Nicht jeder kann von sich behaupten, in einer nährenden und wohlwollenden Gemeinschaft zu leben. In der großartigen Netflix-Miniserie "Unorthodox" flüchtet z.B. eine junge Frau aus einer ultra-orthodoxen jüdischen Religionsgemeinschaft von New York nach Berlin.
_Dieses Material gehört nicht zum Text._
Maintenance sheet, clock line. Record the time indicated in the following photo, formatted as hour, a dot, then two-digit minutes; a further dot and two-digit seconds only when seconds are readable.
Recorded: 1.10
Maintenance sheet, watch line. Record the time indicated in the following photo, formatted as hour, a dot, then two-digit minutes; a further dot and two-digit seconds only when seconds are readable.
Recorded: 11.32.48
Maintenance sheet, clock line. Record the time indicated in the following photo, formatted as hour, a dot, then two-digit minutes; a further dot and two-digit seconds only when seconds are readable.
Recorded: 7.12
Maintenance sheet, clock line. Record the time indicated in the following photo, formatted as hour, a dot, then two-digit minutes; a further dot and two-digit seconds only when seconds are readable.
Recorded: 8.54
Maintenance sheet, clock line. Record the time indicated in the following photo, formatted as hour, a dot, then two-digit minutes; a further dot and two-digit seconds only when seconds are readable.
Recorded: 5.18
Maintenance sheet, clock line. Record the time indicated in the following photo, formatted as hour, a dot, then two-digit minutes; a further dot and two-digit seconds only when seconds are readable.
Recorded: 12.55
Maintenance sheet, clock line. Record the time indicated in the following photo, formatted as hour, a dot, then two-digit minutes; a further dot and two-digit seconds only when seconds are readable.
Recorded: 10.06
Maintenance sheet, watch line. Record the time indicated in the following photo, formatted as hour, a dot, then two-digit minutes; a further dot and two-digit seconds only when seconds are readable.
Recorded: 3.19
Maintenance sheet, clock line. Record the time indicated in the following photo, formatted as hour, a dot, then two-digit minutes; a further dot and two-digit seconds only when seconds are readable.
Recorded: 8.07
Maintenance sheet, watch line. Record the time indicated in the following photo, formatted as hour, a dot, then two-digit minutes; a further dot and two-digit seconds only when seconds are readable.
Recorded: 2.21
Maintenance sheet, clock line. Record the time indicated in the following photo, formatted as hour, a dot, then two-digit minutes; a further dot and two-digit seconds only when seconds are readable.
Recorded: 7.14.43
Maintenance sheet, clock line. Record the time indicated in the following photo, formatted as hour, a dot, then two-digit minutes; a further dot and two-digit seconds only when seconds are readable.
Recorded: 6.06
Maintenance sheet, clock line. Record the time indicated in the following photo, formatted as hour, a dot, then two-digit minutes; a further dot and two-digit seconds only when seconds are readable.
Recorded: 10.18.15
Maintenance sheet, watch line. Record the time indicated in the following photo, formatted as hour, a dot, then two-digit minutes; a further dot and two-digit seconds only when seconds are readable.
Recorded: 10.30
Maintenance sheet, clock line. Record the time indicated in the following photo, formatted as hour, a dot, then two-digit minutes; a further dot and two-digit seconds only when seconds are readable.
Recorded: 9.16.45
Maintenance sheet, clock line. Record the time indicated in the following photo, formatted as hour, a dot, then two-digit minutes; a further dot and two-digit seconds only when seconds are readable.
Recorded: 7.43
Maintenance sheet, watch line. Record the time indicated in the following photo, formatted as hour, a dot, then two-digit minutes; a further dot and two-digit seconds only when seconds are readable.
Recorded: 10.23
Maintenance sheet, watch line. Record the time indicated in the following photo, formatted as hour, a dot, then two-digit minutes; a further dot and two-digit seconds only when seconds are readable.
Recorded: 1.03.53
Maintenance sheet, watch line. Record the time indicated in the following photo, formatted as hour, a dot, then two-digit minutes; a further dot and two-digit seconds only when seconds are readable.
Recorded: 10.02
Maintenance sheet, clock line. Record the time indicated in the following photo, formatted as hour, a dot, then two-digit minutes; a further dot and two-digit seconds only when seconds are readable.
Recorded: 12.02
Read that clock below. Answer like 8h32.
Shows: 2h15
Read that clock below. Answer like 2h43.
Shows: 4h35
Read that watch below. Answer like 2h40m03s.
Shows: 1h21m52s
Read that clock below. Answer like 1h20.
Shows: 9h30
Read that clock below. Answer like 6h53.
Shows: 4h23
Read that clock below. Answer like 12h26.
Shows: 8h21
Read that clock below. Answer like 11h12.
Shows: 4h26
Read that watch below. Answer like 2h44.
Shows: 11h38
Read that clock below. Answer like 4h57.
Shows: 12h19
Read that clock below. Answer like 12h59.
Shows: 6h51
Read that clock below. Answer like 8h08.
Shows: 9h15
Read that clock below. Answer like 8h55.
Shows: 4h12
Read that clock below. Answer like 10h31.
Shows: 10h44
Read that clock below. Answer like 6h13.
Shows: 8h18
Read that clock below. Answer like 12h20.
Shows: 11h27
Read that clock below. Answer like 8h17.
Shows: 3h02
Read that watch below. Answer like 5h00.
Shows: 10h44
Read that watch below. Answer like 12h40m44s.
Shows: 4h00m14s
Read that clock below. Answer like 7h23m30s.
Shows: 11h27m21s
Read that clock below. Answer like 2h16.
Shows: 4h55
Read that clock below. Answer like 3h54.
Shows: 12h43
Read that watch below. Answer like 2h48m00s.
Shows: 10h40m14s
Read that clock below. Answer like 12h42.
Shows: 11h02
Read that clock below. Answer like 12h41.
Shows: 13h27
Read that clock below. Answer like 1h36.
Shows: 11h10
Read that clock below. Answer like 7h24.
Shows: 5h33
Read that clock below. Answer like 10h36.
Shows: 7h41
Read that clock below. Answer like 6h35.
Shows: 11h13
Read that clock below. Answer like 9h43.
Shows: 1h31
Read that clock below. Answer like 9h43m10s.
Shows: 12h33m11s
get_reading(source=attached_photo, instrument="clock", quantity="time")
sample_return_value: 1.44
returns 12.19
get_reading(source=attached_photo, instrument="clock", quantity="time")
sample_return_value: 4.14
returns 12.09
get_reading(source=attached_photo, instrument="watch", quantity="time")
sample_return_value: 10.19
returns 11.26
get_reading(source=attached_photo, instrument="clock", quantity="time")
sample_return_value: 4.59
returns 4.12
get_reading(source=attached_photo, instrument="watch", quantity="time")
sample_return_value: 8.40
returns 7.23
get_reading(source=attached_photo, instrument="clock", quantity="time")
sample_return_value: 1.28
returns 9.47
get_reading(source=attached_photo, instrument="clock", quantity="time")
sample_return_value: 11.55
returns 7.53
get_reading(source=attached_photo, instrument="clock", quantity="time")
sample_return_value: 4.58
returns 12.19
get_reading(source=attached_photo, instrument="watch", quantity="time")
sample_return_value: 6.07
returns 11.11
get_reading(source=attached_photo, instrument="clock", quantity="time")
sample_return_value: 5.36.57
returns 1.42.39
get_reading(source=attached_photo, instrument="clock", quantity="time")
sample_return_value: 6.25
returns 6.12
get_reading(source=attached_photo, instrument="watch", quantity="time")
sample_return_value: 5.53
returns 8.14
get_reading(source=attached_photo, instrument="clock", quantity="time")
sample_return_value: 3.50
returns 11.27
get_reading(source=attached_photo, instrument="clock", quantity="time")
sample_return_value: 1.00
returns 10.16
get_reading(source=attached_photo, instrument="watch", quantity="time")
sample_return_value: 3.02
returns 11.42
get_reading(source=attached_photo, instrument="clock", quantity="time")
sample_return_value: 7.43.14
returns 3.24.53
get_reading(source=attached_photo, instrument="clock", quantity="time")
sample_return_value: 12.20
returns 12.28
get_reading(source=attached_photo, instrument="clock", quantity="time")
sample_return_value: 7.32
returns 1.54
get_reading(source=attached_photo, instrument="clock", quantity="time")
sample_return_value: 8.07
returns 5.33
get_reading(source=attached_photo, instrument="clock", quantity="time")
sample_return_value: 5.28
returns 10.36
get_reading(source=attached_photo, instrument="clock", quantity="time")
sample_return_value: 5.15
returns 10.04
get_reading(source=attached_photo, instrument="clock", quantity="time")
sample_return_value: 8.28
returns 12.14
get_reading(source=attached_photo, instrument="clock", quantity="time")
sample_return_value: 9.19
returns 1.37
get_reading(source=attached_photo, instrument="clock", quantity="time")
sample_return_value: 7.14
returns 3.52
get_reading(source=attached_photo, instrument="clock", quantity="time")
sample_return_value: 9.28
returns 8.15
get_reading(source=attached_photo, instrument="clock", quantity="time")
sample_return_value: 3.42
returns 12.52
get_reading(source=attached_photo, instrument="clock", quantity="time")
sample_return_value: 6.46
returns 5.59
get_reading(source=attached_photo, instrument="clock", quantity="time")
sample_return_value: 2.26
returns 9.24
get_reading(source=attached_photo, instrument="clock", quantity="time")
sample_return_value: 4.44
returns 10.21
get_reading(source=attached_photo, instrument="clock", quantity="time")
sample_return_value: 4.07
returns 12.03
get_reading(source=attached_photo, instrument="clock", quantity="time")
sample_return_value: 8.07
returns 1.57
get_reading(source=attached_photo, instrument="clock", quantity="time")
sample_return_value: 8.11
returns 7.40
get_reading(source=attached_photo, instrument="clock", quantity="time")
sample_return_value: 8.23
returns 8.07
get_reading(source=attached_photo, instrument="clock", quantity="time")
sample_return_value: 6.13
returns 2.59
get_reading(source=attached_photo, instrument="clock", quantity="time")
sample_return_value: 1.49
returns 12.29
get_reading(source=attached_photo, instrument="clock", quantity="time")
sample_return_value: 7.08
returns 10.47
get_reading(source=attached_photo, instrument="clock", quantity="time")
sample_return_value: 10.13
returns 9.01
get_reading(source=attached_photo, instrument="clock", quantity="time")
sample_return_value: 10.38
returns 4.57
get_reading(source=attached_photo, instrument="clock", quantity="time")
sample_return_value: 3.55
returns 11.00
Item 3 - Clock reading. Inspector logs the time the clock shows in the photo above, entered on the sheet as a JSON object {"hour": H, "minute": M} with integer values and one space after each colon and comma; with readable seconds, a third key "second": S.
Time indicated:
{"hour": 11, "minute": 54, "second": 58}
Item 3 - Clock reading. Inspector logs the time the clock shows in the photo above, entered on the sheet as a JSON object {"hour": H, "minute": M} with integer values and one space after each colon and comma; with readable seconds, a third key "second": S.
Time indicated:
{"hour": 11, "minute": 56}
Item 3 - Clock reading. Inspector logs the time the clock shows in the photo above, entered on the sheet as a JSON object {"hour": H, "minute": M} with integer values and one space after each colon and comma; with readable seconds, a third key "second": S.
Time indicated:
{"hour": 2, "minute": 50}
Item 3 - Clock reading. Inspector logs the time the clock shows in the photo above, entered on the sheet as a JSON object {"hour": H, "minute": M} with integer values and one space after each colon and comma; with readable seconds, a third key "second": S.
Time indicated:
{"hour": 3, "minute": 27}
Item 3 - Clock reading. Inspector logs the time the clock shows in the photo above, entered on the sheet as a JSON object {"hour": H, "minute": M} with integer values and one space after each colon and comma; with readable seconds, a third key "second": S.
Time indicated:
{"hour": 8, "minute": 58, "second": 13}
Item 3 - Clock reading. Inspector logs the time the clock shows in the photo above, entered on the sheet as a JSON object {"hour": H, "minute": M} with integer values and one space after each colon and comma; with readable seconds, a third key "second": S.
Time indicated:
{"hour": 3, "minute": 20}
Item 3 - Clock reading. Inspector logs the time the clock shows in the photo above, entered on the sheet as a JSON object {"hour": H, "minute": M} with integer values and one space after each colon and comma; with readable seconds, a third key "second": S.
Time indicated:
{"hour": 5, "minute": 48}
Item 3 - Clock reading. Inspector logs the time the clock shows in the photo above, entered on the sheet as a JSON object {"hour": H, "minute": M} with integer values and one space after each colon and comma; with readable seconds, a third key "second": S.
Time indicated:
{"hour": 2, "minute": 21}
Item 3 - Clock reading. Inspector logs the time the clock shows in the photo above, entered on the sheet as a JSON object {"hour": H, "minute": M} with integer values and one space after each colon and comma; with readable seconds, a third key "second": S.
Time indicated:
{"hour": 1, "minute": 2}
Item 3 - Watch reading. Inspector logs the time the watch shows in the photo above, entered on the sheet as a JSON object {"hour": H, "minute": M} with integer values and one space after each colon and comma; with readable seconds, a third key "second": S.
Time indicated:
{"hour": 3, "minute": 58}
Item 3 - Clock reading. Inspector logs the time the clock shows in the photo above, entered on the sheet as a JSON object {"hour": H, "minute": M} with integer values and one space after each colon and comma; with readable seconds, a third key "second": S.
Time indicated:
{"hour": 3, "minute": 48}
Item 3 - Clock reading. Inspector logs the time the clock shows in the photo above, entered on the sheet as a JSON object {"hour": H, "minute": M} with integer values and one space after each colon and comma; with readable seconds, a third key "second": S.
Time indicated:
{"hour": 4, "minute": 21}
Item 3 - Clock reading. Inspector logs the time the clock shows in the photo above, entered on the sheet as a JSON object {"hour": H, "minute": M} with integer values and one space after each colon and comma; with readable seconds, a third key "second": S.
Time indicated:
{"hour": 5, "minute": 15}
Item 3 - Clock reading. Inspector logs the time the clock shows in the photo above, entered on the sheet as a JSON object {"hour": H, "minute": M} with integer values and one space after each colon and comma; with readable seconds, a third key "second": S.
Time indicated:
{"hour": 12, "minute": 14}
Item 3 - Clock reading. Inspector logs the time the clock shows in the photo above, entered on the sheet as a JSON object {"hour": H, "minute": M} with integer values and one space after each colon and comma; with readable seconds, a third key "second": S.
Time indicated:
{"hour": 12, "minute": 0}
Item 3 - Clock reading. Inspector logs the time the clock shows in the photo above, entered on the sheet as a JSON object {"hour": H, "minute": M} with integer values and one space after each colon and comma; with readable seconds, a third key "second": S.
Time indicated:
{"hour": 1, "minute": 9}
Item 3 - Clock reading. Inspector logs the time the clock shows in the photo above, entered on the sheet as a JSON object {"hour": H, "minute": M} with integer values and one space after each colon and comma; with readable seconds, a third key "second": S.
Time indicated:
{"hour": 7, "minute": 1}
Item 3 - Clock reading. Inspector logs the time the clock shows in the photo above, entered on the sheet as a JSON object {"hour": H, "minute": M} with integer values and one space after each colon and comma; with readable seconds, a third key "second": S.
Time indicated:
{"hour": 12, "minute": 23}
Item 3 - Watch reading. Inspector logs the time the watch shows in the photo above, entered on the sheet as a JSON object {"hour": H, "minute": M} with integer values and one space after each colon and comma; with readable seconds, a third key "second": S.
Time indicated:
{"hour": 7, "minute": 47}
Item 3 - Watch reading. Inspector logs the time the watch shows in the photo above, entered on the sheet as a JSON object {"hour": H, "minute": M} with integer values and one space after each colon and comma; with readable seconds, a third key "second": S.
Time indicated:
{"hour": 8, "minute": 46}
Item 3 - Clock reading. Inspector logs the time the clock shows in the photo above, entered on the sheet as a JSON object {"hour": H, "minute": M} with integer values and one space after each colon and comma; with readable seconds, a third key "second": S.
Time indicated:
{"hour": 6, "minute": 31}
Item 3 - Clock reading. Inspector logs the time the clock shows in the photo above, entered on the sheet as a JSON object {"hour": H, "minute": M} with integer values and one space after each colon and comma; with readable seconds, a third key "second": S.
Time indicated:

Der Spiegel schreibt: „Diese Esthy wird von der israelischen Schauspielerin Shira Haas so eindrucksvoll zwischen Zerbrechlichkeit und Kampfesmut, zarter Durchsichtigkeit und Boxbereitschaft gespielt, dass es einen immer wieder umhaut.“ Ich kann dem nur zustimmen.

Mehr Infos dazu hier.

 

 

 

 


Wort des Monats

Wenn Ihr auch zu denen gehört, die jeden Tag mehrere Videokonferenzen absolvieren, nervt Euch die technische Mauer zwischen Euch und Euren Gesprächspartnern sicher auch schon. Der einzige Vorteil davon (außer das vermeiden von Wegen) ist, dass man dabei sehr gut lernt, nicht gleichzeitig zu sprechen. 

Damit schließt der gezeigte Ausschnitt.